We have sent out an email to all active Bianca users to inform about this problem and the need to be extra careful when performing analysis.
We are still working on finding what caused this issue.
Unfortunately the problem persist and we have reasons to believe the storage server software is the culprit. Making changes to the server will require us to stop the clients, which means we will have to stop any running jobs. We have created a service reservation for March, which prevents long running jobs to start before 2018-03-07. We have however decided to allow the current running (and short pending jobs) to complete (and start).

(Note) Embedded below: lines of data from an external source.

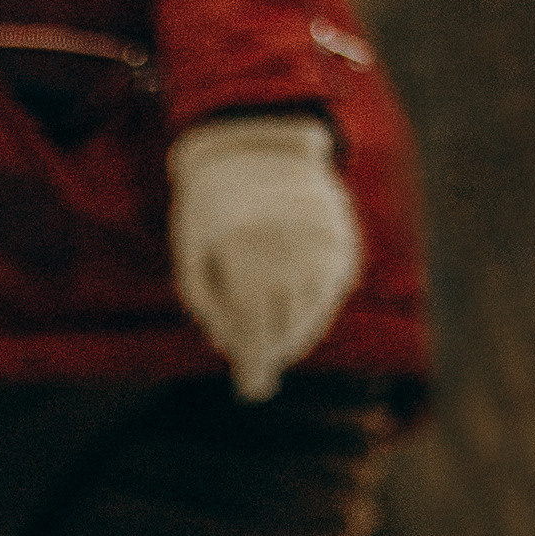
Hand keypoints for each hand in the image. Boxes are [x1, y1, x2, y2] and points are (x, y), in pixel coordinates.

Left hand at [167, 116, 361, 400]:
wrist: (252, 146)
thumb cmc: (209, 211)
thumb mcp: (192, 258)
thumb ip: (210, 308)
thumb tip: (234, 351)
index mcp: (244, 249)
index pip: (256, 326)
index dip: (255, 364)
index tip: (252, 389)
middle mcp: (289, 244)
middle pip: (286, 325)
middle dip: (270, 351)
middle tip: (256, 374)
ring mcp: (322, 238)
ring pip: (312, 311)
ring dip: (293, 334)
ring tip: (271, 342)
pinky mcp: (342, 236)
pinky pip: (332, 290)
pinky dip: (314, 308)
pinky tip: (294, 313)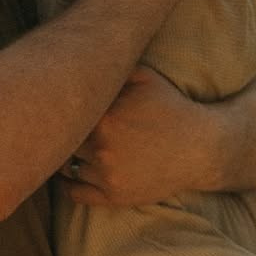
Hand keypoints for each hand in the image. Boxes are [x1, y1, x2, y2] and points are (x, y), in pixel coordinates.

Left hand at [62, 67, 212, 206]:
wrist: (199, 148)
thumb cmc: (171, 108)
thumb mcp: (145, 77)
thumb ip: (114, 69)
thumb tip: (84, 59)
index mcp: (106, 117)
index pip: (67, 112)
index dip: (60, 107)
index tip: (58, 104)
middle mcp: (102, 147)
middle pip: (63, 141)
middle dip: (62, 133)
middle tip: (56, 127)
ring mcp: (107, 174)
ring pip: (67, 167)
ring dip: (65, 158)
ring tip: (62, 149)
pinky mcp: (114, 196)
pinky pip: (76, 194)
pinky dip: (68, 185)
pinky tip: (69, 174)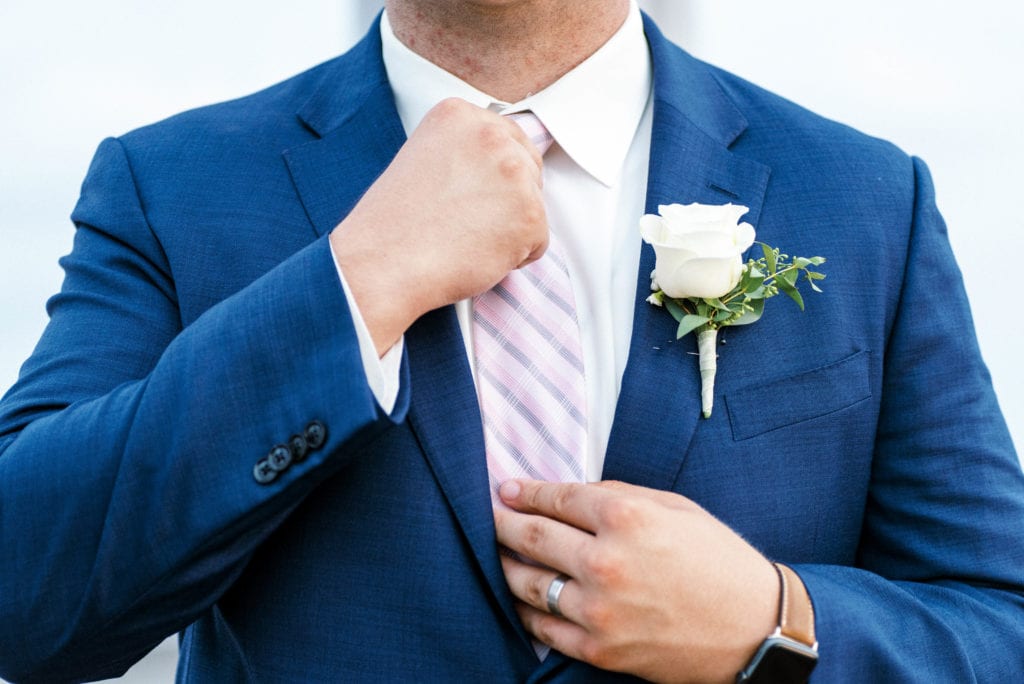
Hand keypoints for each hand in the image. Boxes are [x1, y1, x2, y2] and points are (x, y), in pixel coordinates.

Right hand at [329, 98, 547, 353]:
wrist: (381, 264)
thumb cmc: (395, 224)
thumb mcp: (425, 159)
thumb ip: (466, 152)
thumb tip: (503, 168)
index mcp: (459, 114)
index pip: (507, 139)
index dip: (492, 178)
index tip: (464, 197)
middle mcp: (491, 133)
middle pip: (529, 169)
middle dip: (506, 200)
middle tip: (462, 222)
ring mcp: (514, 172)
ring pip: (534, 207)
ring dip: (508, 230)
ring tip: (464, 238)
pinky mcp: (529, 214)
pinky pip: (537, 242)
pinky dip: (514, 258)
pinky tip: (475, 255)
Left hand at [494, 480, 778, 683]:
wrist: (754, 629)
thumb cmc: (717, 559)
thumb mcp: (673, 507)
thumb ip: (617, 494)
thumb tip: (566, 494)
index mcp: (625, 516)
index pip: (556, 498)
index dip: (525, 491)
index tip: (507, 490)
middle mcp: (606, 561)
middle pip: (532, 536)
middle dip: (504, 523)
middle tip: (491, 516)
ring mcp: (599, 610)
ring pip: (528, 583)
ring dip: (506, 566)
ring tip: (500, 556)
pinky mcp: (600, 649)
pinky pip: (544, 629)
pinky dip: (527, 612)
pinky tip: (522, 599)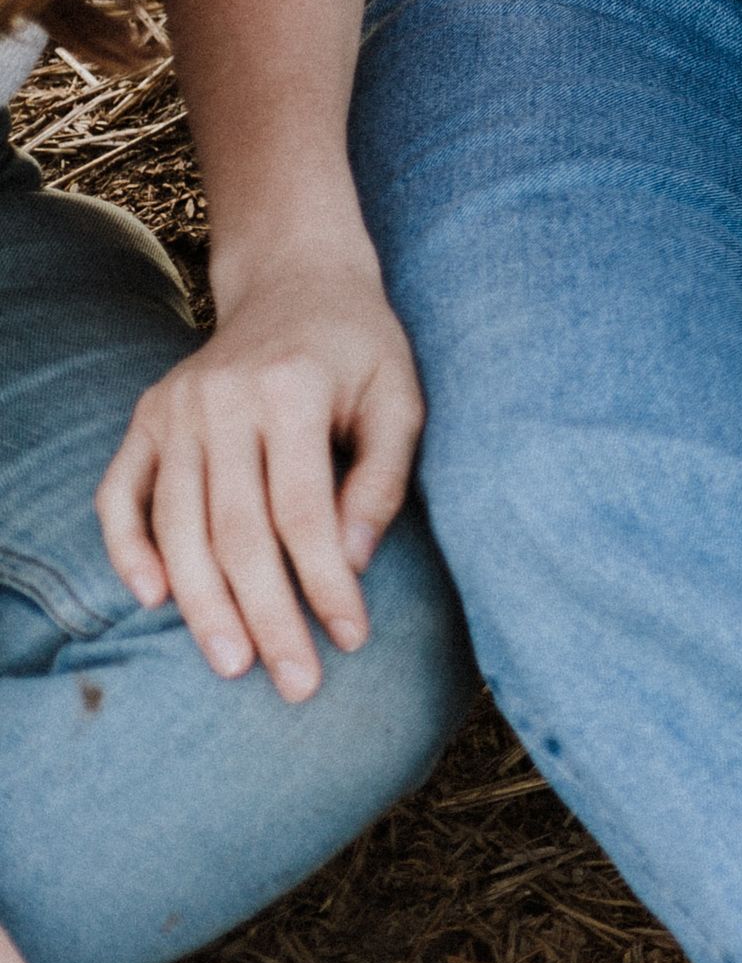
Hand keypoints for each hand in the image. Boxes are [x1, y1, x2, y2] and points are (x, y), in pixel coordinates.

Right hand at [94, 230, 421, 703]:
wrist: (296, 281)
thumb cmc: (360, 349)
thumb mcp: (399, 398)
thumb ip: (382, 479)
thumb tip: (351, 564)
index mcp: (291, 391)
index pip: (305, 514)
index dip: (325, 585)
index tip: (352, 640)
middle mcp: (221, 400)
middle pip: (237, 533)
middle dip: (267, 616)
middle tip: (294, 681)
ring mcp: (173, 411)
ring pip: (179, 528)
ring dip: (204, 605)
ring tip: (234, 663)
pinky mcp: (144, 419)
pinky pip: (120, 496)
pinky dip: (131, 551)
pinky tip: (156, 600)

We are thankful to SciLifeLab for providing an informative warning to all users who are currently working or planning to work on Bianca while UPPMAX is working on fixing the problem:
The problem is a bit tricky to catch since some but not all files in a directory might be hidden. If you are working on Bianca, you should be aware of this as for example jobs of type “process all files in directory X and compile the result” might finish fine but create false results due to missing input, thus risking incorrect results and conclusions. I’m informing our staff here and you should be aware of this in your projects
The UPPMAX storage team is still investigating this issue. We have made progress and understand the problem better. By analyzing the network it appears as if the server sends the client a malformed list of files. This might unfortunately be a bug introduced in Gluster 3.10.10 which we updated to in early February. We are discussing a downgrade to 3.10.9 but we need to gather more information (as 3.10.9 had its set of problems).
Finally as many users are naturally worried about their data. In no known cases so far have missing files actually been missing, but hidden during a “ls”.